La historia de Salvador Medrano Sandoval sólo ha podido ser realizada con el concurso de muchas personas cuya colaboración ha contribuido a conformarla.

Después de que perdí la vista, me di cuenta de que era difícil aprender el sistema Braille, mi idea era poder enseñárselo a todos los que quisieran aprender. Incluso de manera gratuita como también lo he llegado a hacer para que los invidentes puedan tener un acercamiento al conocimiento, a la cultura. A través del Braille se puede inspirar a personas que no ven a conocerse gracias a la lectura de los libros que puedan conseguir. O también que puedan escribir lo que piensan y sienten. Siento que si se aprende algo debe compartirse, no tanto por ganancias económicas sino también para inspirar a otras personas a abrir su mente al conocimiento”.
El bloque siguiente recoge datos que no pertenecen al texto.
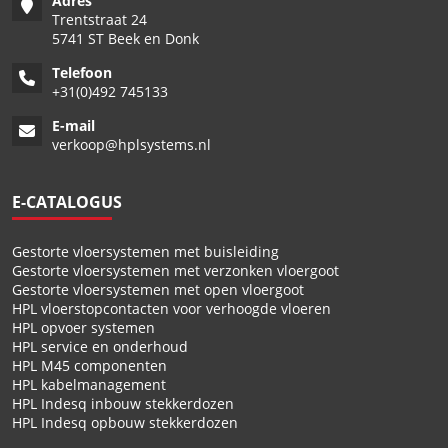
Adres
Trentstraat 24
5741 ST Beek en Donk
Telefoon
+
31(0)492 745133
E-mail
verkoop@hplsystems.nl
E-CATALOGUS
Gestorte vloersystemen met buisleiding
Gestorte vloersystemen met verzonken vloergoot
Gestorte vloersystemen met open vloergoot
HPL vloerstopcontacten voor verhoogde vloeren
HPL opvoer systemen
HPL service en onderhoud
HPL M45 componenten
HPL kabelmanagement
HPL Indesq inbouw stekkerdozen
HPL Indesq opbouw stekkerdozen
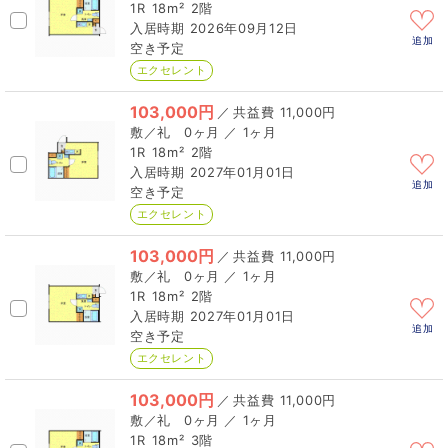
1R
18m²
2階
2026年09月12日
追加
空き予定
エクセレント
103,000円
／
11,000円
0ヶ月 ／ 1ヶ月
1R
18m²
2階
2027年01月01日
追加
空き予定
エクセレント
103,000円
／
11,000円
0ヶ月 ／ 1ヶ月
1R
18m²
2階
2027年01月01日
追加
空き予定
エクセレント
103,000円
／
11,000円
0ヶ月 ／ 1ヶ月
1R
18m²
3階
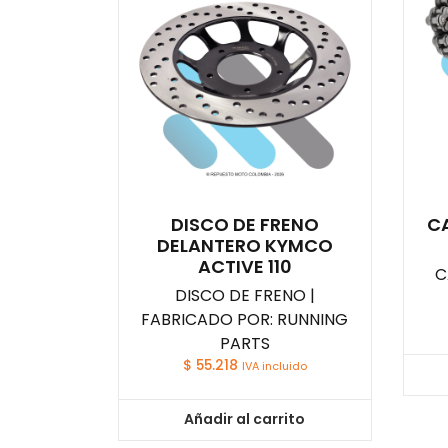
DISCO DE FRENO
C
DELANTERO KYMCO
ACTIVE 110
C
DISCO DE FRENO |
FABRICADO POR: RUNNING
PARTS
$
55.218
IVA incluido
Añadir al carrito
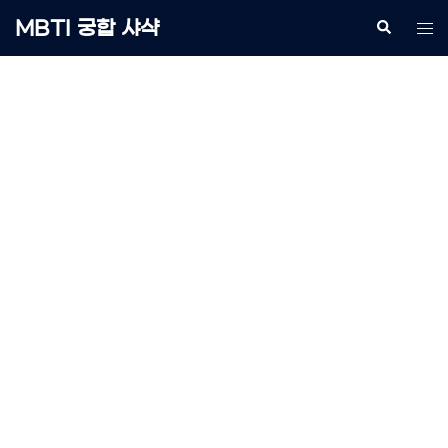
Skip
MBTI 궁합 샤샥
Search
Tog
to
me
content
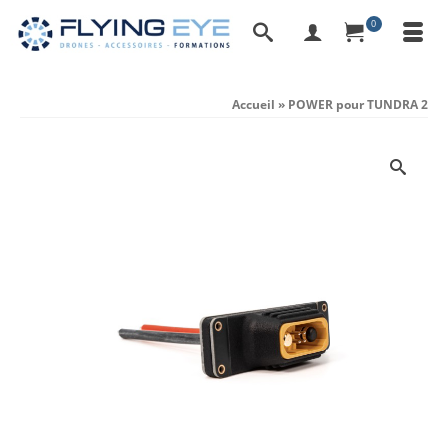
0
Accueil
»
POWER pour TUNDRA 2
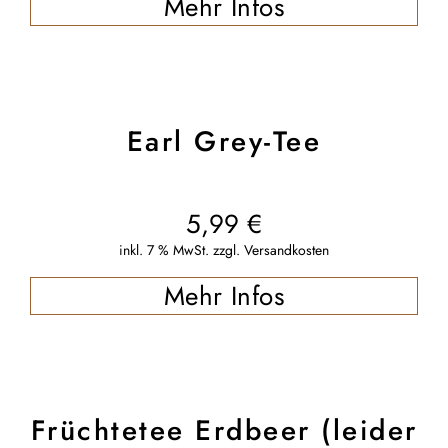
Mehr Infos
Earl Grey-Tee
5,99
€
inkl. 7 % MwSt.
zzgl.
Versandkosten
Mehr Infos
Früchtetee Erdbeer (leider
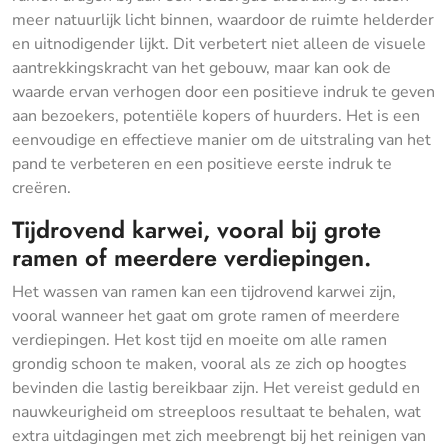
meer natuurlijk licht binnen, waardoor de ruimte helderder
en uitnodigender lijkt. Dit verbetert niet alleen de visuele
aantrekkingskracht van het gebouw, maar kan ook de
waarde ervan verhogen door een positieve indruk te geven
aan bezoekers, potentiële kopers of huurders. Het is een
eenvoudige en effectieve manier om de uitstraling van het
pand te verbeteren en een positieve eerste indruk te
creëren.
Tijdrovend karwei, vooral bij grote
ramen of meerdere verdiepingen.
Het wassen van ramen kan een tijdrovend karwei zijn,
vooral wanneer het gaat om grote ramen of meerdere
verdiepingen. Het kost tijd en moeite om alle ramen
grondig schoon te maken, vooral als ze zich op hoogtes
bevinden die lastig bereikbaar zijn. Het vereist geduld en
nauwkeurigheid om streeploos resultaat te behalen, wat
extra uitdagingen met zich meebrengt bij het reinigen van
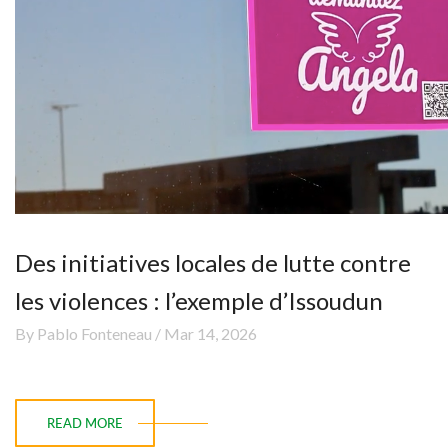
Des initiatives locales de lutte contre
les violences : l’exemple d’Issoudun
By Pablo Fonteneau / Mar 14, 2026
READ MORE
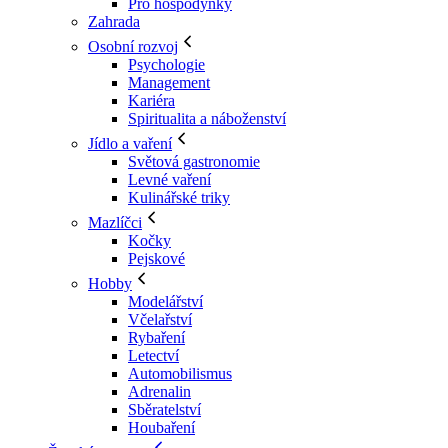
Pro hospodyňky
Zahrada
Osobní rozvoj
Psychologie
Management
Kariéra
Spiritualita a náboženství
Jídlo a vaření
Světová gastronomie
Levné vaření
Kulinářské triky
Mazlíčci
Kočky
Pejskové
Hobby
Modelářství
Včelařství
Rybaření
Letectví
Automobilismus
Adrenalin
Sběratelství
Houbaření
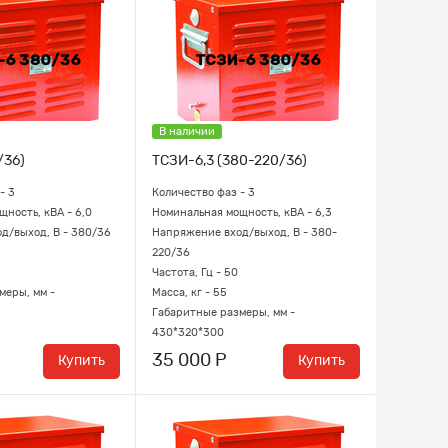
В наличии
/36)
ТСЗИ-6,3 (380-220/36)
- 3
Количество фаз - 3
ность, кВА - 6,0
Номинальная мощность, кВА - 6,3
д/выход, В - 380/36
Напряжение вход/выход, В - 380-
220/36
Частота, Гц - 50
меры, мм -
Масса, кг - 55
Габаритные размеры, мм -
430*320*300
35 000 Р
Купить
Купить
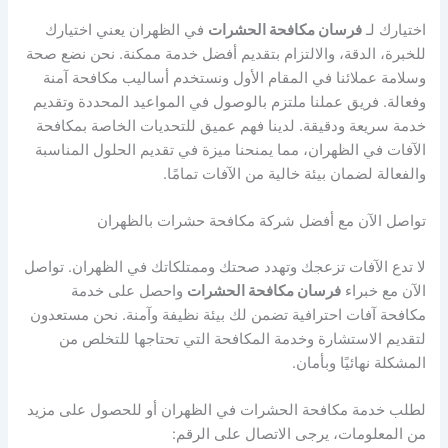
اختيارك لـ
فرسان مكافحة الحشرات
في الظهران يعني اختيارك
للخبرة، الدقة، والالتزام بتقديم أفضل خدمة ممكنة. نحن نضع صحة
وسلامة عملائنا في المقام الأول ونستخدم أساليب مكافحة آمنة
وفعالة. فريق عملنا ملتزم بالوصول في المواعيد المحددة وتقديم
خدمة سريعة ودقيقة. لدينا فهم عميق للتحديات الخاصة بمكافحة
الآفات في الظهران، مما يمنحنا ميزة في تقديم الحلول المناسبة
والفعالة لضمان بيئة خالية من الآفات تمامًا.
تواصل الآن مع أفضل شركة مكافحة حشرات بالظهران
لا تدع الآفات تزعجك وتهدد صحتك وممتلكاتك في الظهران. تواصل
الآن مع خبراء
فرسان مكافحة الحشرات
واحصل على خدمة
مكافحة آفات احترافية تضمن لك بيئة نظيفة وآمنة. نحن مستعدون
لتقديم الاستشارة وخدمة المكافحة التي تحتاجها للتخلص من
المشكلة نهائيًا وبأمان.
لطلب خدمة مكافحة الحشرات في الظهران أو للحصول على مزيد
من المعلومات، يرجى الاتصال على الرقم:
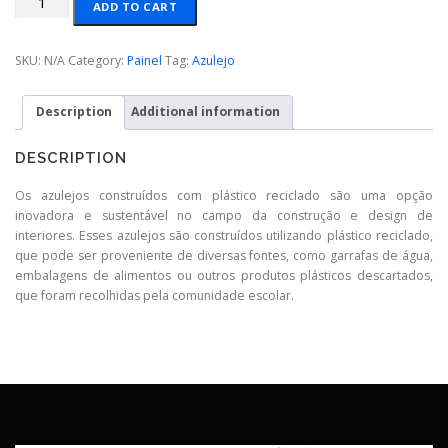
ADD TO CART
plástico
quantity
SKU:
N/A
Category:
Painel
Tag:
Azulejo
Description
Additional information
DESCRIPTION
Os azulejos construídos com plástico reciclado são uma opção
inovadora e sustentável no campo da construção e design de
interiores. Esses azulejos são construídos utilizando plástico reciclado,
que pode ser proveniente de diversas fontes, como garrafas de água,
embalagens de alimentos ou outros produtos plásticos descartados,
que foram recolhidas pela comunidade escolar.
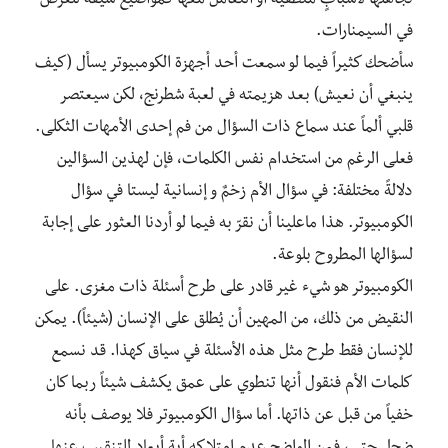
تجاهلها لأسبابٍ منطقيه أو التعامل معها كمواضيع شيّقة للعرض
في السيمنارات.
سأضحك كثيراً فيما لو سمعت أحد أجهزة الكومبيوتر يسأل (كيف
ينبغي أن نعيش) بعد هزيمته في لعبة شطرنج، لكن سيعتصر
قلبي ألماً عند سماع ذات السؤال من فم إحدی الأمهات الثكلی.
فعلی الرغم من استخدام نفس الكلمات، فإن لهذين السؤالين
دلالةً مختلفة: في سؤال الأم زخمٌ و إنسانية ليستا في سؤال
الكومبيوتر. هذا ماعلينا أن نقرّ به فيما لو أردنا العثور علی إجابة
لسؤالها المطروح بلوعة.
الكومبيوتر هو شيء غير قادر علی طرح أسئلة ذات مغزی. علی
النقيض من ذلك، من المهين أن يُطلق علی الإنسان (شيئاً). يمكن
للإنسان فقط طرح مثل هذه الأسئلة في سياق كهذا. قد نسمع
كلمات الأم فنقول أنها تنطوي على عمق يكشف شيئاً ربما كان
خفياً من قبل عن ذاتها. أما سؤال الكومبيوتر فلا يوصف بأنه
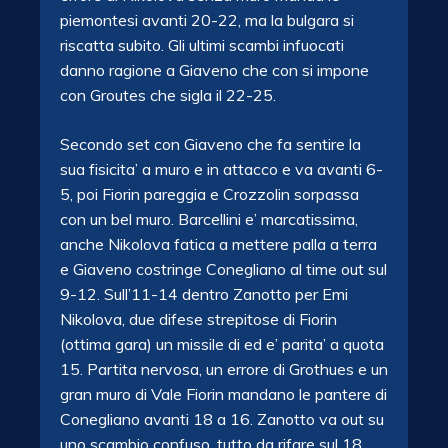
piemontesi avanti 20-22, ma la bulgara si
riscatta subito. Gli ultimi scambi infuocati
danno ragione a Giaveno che con si impone
con Groutes che sigla il 22-25.
Secondo set con Giaveno che fa sentire la
sua fisicita’ a muro e in attacco e va avanti 6-
5, poi Fiorin pareggia e Crozzolin sorpassa
con un bel muro. Barcellini e’ marcatissima,
anche Nikolova fatica a mettere palla a terra
e Giaveno costringe Conegliano al time out sul
9-12. Sull’11-14 dentro Zanotto per Emi
Nikolova, due difese strepitose di Fiorin
(ottima gara) un missile di ed e’ parita’ a quota
15. Partita nervosa, un errore di Grothues e un
gran muro di Vale Fiorin mandano le pantere di
Conegliano avanti 18 a 16. Zanotto va out su
uno scambio confuso, tutto da rifare sul 18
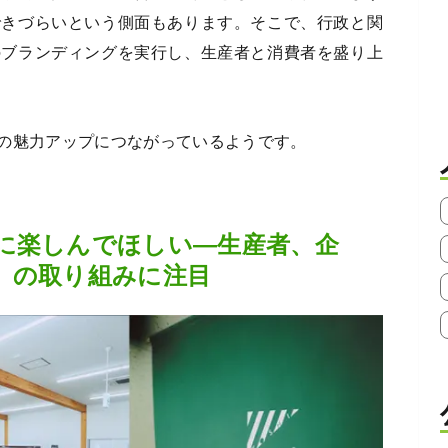
できづらいという側面もあります。そこで、行政と関
のブランディングを実行し、生産者と消費者を盛り上
の魅力アップにつながっているようです。
に楽しんでほしい―生産者、企
」の取り組みに注目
“Yo ya había dado un taller particular con una niña a la que le enseñé Braille cuando pasó de la guardería al preescolar. Era muy inteligente y capaz. Ahora ya está en la prepa, su secundaria la hizo por completo en Braille. Este caso de éxito se logró porque también enseñé Braille a la mamá para que pudiera corregirla en sus tareas y trabajos. Y esto hizo toda la diferencia. Empezaron a ya no necesitarme porque entre ellas ya pueden resolverlo todo”.

“En varias ocasiones los estudiantes de distintas carreras me abordaban para pedir mi opinión sobre proyectos de inclusión que planificaban para sus tareas escolares. Había algunos que eran muy buenos, con recursos muy interesantes. Sin embargo, nunca he sabido que alguno de ellos se haya puesto en práctica.”